Problem: Please pull out every line of the material below that contains the string "chart", treating uppercase and lowercase letters as different.

BEGIN Working data

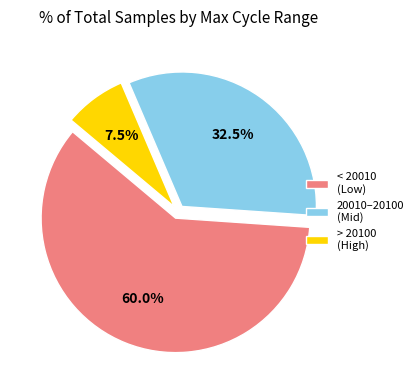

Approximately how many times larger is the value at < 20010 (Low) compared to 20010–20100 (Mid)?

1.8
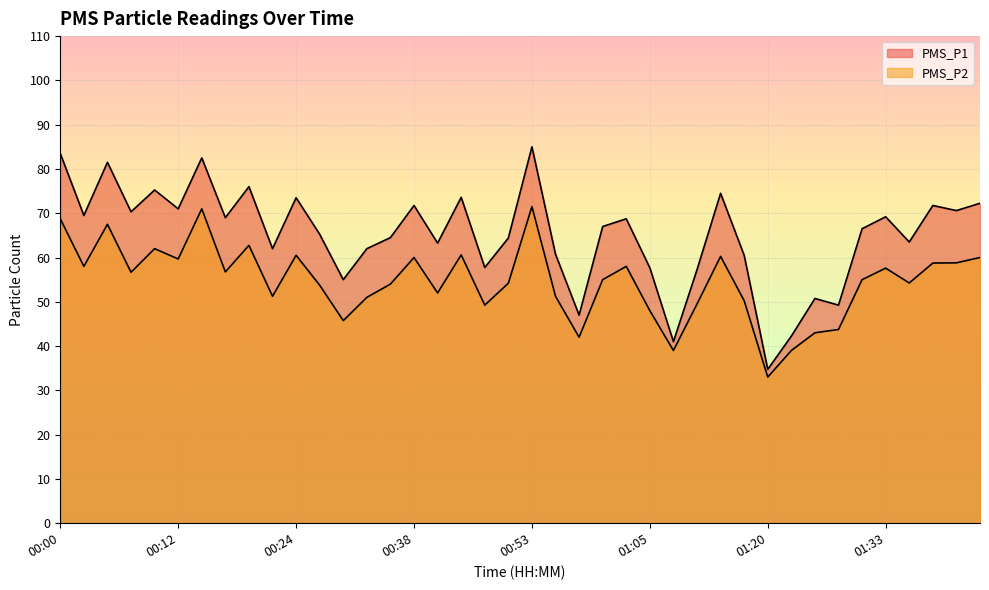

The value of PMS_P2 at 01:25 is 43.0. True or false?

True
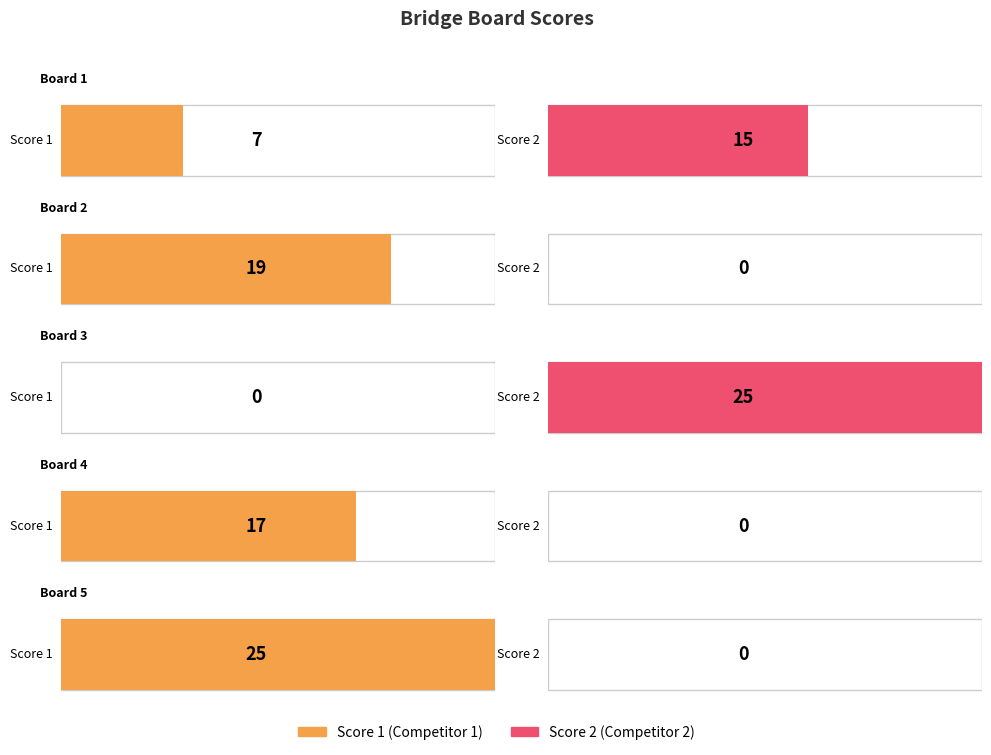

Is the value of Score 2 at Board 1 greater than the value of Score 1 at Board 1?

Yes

END Working data
BEGIN Working data

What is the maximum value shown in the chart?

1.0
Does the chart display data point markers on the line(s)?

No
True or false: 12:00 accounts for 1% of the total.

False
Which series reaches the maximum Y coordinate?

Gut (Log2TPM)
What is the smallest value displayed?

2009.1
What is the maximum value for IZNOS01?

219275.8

END Working data

Exercise output:
What is the maximum value shown in the chart?
Does the chart display data point markers on the line(s)?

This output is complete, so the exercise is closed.